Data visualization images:
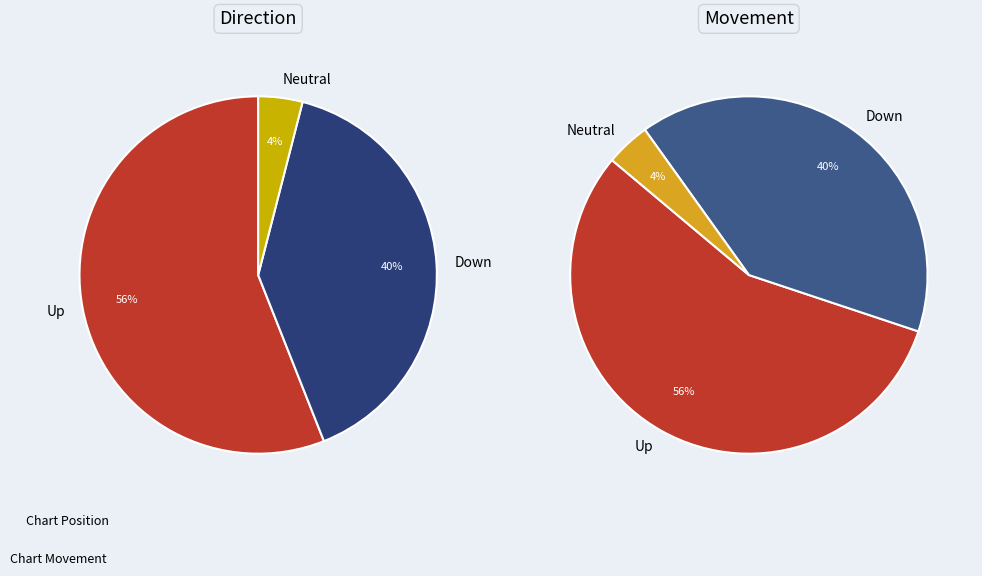

Count the number of slices in the pie.

3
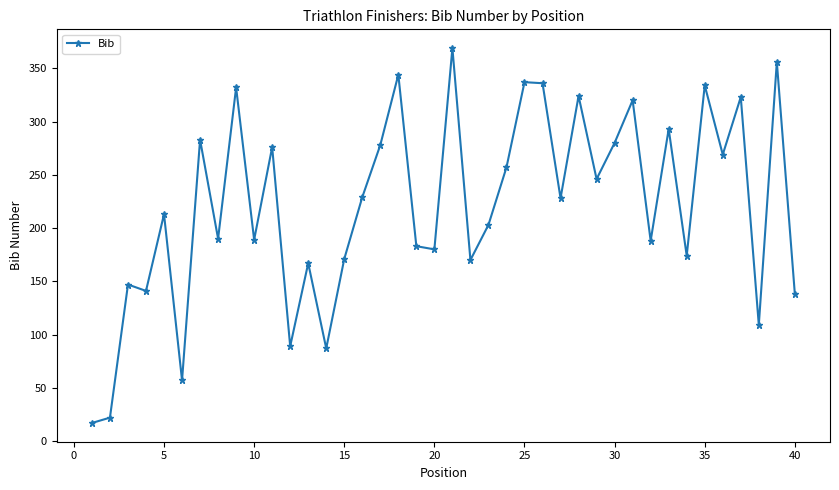

What is the minimum value shown in the chart?

17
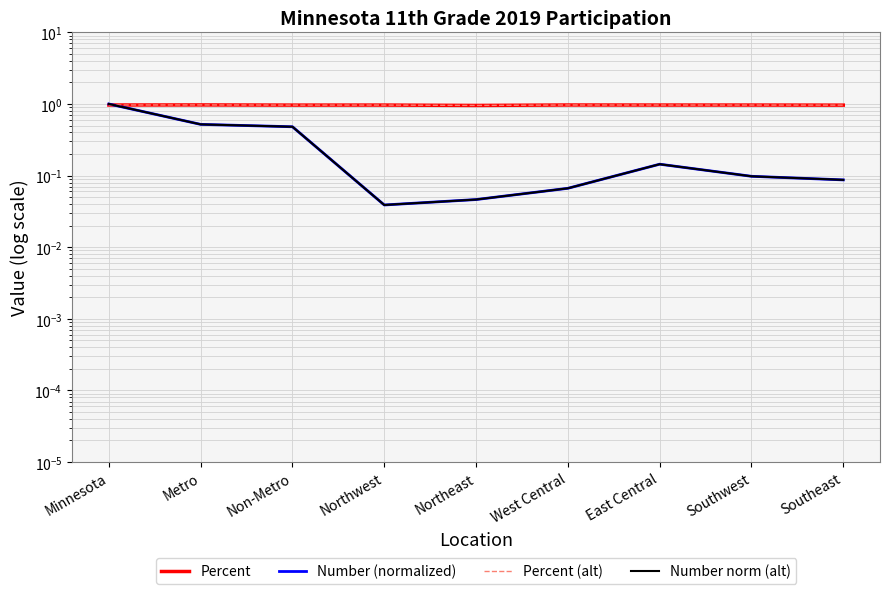

True or false: Number norm (alt) and Number (normalized) intersect in this chart.

False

# [EXERCISE DESCRIPTION]
Reproduce all of the items above word for word, leaving out the pictures.

# [EXERCISE ANSWER]
Count the number of slices in the pie.

3

What is the minimum value shown in the chart?

17

True or false: Number norm (alt) and Number (normalized) intersect in this chart.

False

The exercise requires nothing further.